İzmir’de ne yazık ki bir iletişim devrimine ihtiyaç hasıl oldu. Oylarımızla seçtiğimiz milletvekilleri, belediye başkanları. Belediye meclis üyeleri sanıyorum ki mazbatalarıyla birlikte kendilerine ikram edilen gazozların içine atılan ilaçlarla değişiverdiler. Genelliyorum zira aralarında bu sözlerimi hak etmeyen o kadar az istisna var ki, istisnalar da çağlar boyunca kaideyi bozmamış tabii.
Aslında bu sorunun bir gaza basış hikayesi var ki sanıyorum 20 yılı geçti. Bir yerel seçim sonrası belediye başkanlığı koltuğuna oturanlar, kenti “bildikleri” gibi yönetmek için hem ilçe belediyeleri arasında hem medya içinde hem de sivil toplum örgütleriyle sermaye arasında yüzde yüz biatçı bir organizasyon kurdular. Bu zehirli organizasyonun bir bahar akşamı pasaporttan başlayan bir vapur hikayesi vardır ki, gün gelir onu da anlatırım. Bu organizasyon her ne kadar beş yıl sürdüyse de beş yılda bazı zehirli tatları alan geleceğin kadroları ne yazık ki bu tatları uygulamaya soktular. İşte 31 Mart sonrası yaşananlar İzmir’de bir hayalet organizasyonun dirilişine tanık oluyoruz.
Vaatler, projeler falan hepsinin pek de akıllarda kalan önemde olmadığı malumdur.
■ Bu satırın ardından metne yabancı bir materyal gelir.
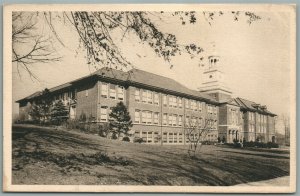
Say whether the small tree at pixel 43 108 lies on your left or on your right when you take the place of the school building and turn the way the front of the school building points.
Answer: on your right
Fakat özellikle başkanların sosyal medya fenomenliği ile seçilmiş başkan karakterlikleri arasında gidip gelmeleri, günlük sorunların gözlerinden kaçmasına neden oluyor.
İzmir’de güvensizlik rüzgarları esiyor, bunu hissetmek için sadece kulakları sokağa dayamak yeterli. Haydi eyvallah bugün de aman diyorum adımlarınıza dikkat, serin ve esen kalın. Ne Mutlu Türküm diyene.